**Directions**
Where does the string "right" appear in the listing below? Copy every line where it does.

**Records shown**
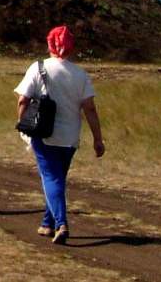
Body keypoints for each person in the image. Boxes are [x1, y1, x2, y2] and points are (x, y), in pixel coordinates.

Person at [14, 25, 105, 245]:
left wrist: (22, 124)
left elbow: (22, 100)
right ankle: (47, 222)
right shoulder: (80, 74)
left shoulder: (38, 68)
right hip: (70, 138)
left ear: (49, 44)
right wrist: (97, 138)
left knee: (51, 178)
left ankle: (61, 223)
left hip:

**Written answer**
right ankle: (47, 222)
right shoulder: (80, 74)
right hip: (70, 138)
right wrist: (97, 138)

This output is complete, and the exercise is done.